In other words, the two-year Spanish flu epidemic killed far more Americans than the World Wars did. The CDC estimates that 10,000-25,000 Americans have died from the flu this year.

In the years since World War II, the United States has developed history’s greatest military. At the same time, mankind has fought wars around the globe and expended vast resources inventing ways of killing people.

But when it comes to fighting and preventing the flu and other viral enemies, we’ve developed only limited weaponry. The flu shot is a good thing, and you should get one. But if the influenza virus carried a Nazi flag or wore a suicide bomber’s vest, we’d have long ago developed better vaccines.

Meanwhile, the modern, mobile, interconnected world is fertile soil for viruses to spread. And our aging, unhealthy society is increasingly vulnerable to disease.

On Jan. 31, the government declared coronavirus a public health emergency, the day after the World Health Organization did. Most noncitizens who recently visited China are now temporarily banned from entering this country. Americans returning to the United States from the Hubei province, where the disease is centered, are being quarantined two weeks. Dr. Nancy Messonnier, director of the CDC’s National Center for Immunization and Respiratory Diseases, called coronavirus “an unprecedented threat,” saying, “We would rather be remembered for overreacting than underreacting.”

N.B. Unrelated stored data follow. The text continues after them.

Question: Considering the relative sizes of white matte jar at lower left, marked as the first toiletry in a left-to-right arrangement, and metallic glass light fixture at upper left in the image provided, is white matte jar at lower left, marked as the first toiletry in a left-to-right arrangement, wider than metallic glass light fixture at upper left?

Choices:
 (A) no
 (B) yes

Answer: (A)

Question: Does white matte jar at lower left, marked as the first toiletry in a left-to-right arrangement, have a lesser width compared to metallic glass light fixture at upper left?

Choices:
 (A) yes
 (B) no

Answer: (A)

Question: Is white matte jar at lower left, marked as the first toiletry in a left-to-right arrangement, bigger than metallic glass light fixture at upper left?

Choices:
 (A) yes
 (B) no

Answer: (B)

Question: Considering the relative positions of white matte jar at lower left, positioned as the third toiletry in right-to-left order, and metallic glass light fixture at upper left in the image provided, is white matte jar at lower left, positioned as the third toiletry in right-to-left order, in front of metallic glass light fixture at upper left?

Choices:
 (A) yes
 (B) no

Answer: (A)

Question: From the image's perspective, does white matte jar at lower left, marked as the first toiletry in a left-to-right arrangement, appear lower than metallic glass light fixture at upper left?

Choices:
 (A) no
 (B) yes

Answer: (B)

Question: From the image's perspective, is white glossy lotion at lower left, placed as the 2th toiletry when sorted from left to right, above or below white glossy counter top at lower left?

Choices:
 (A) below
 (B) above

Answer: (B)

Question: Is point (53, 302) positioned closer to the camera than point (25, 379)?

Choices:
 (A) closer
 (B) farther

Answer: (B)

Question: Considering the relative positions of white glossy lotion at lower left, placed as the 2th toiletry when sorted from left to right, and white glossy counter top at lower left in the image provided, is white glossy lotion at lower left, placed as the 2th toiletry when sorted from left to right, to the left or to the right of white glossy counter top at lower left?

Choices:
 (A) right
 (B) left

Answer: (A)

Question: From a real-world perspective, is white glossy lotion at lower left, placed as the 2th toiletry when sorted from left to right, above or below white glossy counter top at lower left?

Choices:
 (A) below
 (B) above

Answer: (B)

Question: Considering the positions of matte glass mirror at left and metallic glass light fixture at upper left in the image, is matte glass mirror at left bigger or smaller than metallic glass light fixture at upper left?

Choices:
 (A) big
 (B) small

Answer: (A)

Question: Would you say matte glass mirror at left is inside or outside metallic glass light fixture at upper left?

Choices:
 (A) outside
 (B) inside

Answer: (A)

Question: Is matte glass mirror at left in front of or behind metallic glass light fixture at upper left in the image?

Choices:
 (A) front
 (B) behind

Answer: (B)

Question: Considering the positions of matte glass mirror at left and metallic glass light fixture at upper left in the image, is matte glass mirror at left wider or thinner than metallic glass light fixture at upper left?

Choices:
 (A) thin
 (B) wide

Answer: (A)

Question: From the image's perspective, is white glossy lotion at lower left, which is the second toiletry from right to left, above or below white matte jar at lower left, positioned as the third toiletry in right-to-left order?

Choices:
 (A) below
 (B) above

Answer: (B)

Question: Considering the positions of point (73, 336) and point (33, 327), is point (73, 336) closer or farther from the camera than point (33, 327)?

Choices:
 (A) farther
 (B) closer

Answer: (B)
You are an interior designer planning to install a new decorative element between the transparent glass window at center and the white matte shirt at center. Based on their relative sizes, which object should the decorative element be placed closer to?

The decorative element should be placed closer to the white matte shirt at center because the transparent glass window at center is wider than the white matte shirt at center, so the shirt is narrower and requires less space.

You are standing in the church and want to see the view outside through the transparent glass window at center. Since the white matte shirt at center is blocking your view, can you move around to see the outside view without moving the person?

We don’t know if the coronavirus outbreak really is “the biggest and most important story in the world” as Cotton says. Maybe it won’t become a pandemic.

Regardless, his call for a Manhattan Project-level effort against coronavirus should be expanded to include all viruses, especially the flu. It should be done in concert with other nations and funded by today’s dollars, not debt.

And it should be done soon. Humans should wage their next world war not against each other, but against viruses. They’re the enemy that threatens us all and never stops attacking.